Believe it or not, it looks like the South Carolina game in Columbia is somewhat winnable. Sure, they possess some talent but SC has not been particularly impressive and this is a game where I would not be surprised if UT walks away with a narrow victory.
Then comes Charlotte at home. This is the one remaining game you should be able to chalk up as a victory. Turn the page, next chapter.
The Kentucky Wildcats follow and, as crazy as it might sound, I think the Cats are for real and that the Vols could run into a buzzsaw here. Quarterback Terry Wilson can shred you with his arm and his legs, Benny Snell Jr. is a stud at the halfback spot, and their defense is stout. UK is currently 5-0 overall and 3-0 in conference play and they’ve won every game on their schedule by double-digits, including a 21-point smackdown of a ranked Mississippi State team. If the Vols aren’t prepared for the Cats, things could quickly go awry.
The Mizzou game could also be a long one for Tennessee if the Vols don’t bring their A game. The Tigers boast an elite passing attack with Drew Lock having real NFL potential at quarterback. Tennessee should be able to move the ball and score on the Tigers, but can they keep up with the potent Mizzou offense? I’m not so sure.
Outside of Charlotte, the most winnable remaining game on the schedule is the Vanderbilt contest. The game will be at West End inside Vanderbilt Stadium. I expect more orange in the house than black and gold and Tennessee might actually be the superior team. Vanderbilt is certainly not a world beater as they showed in their embarrassingly close fight with Tennessee State this past weekend.
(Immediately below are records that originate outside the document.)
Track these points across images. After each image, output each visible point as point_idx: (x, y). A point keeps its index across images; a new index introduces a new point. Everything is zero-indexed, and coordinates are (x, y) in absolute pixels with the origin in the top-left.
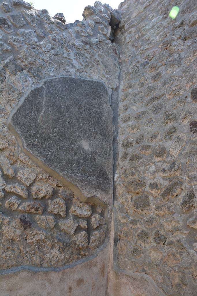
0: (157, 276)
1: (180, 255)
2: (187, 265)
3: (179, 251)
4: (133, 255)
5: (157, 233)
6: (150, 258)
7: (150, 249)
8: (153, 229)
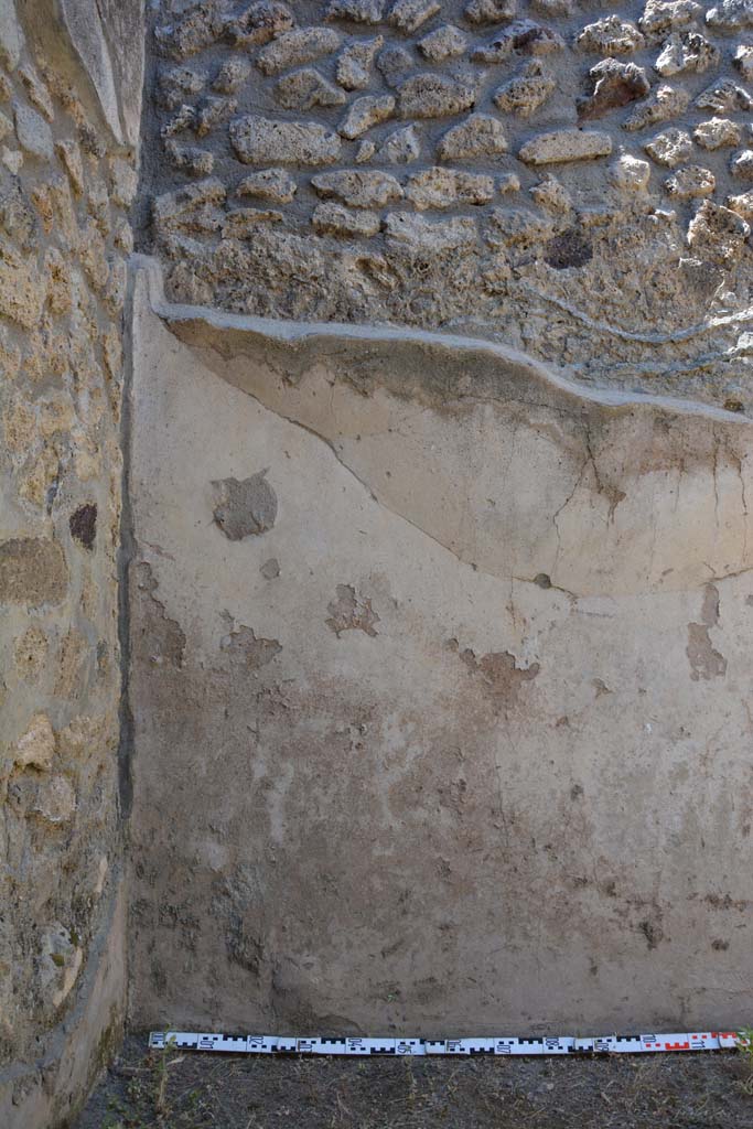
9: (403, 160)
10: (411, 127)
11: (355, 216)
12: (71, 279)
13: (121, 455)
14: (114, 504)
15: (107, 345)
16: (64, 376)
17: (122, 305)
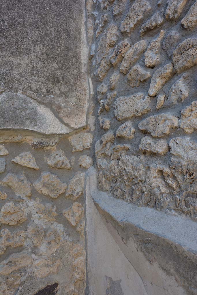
9: (180, 100)
10: (182, 77)
11: (156, 143)
12: (28, 206)
13: (85, 252)
14: (79, 273)
15: (66, 216)
16: (25, 244)
17: (80, 193)
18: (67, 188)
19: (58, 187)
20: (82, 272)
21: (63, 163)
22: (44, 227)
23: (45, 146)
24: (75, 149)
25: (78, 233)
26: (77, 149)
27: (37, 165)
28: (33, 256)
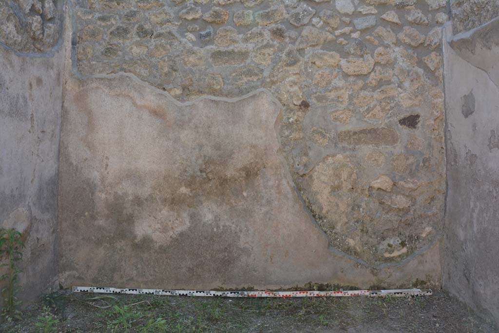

More than anything, I am looking for progress and strides to be made by Jeremy Pruitt’s team over the course of the remainder of the season. I want to see sustained maximum effort and more scratching and clawing like we witnessed against UGA. Sure, the Vols are likely to lose to the likes of Alabama and Auburn, but as long as we don’t see the white flag raised at any point, I think it’s safe to assume things are moving in the right direction for the Big Orange.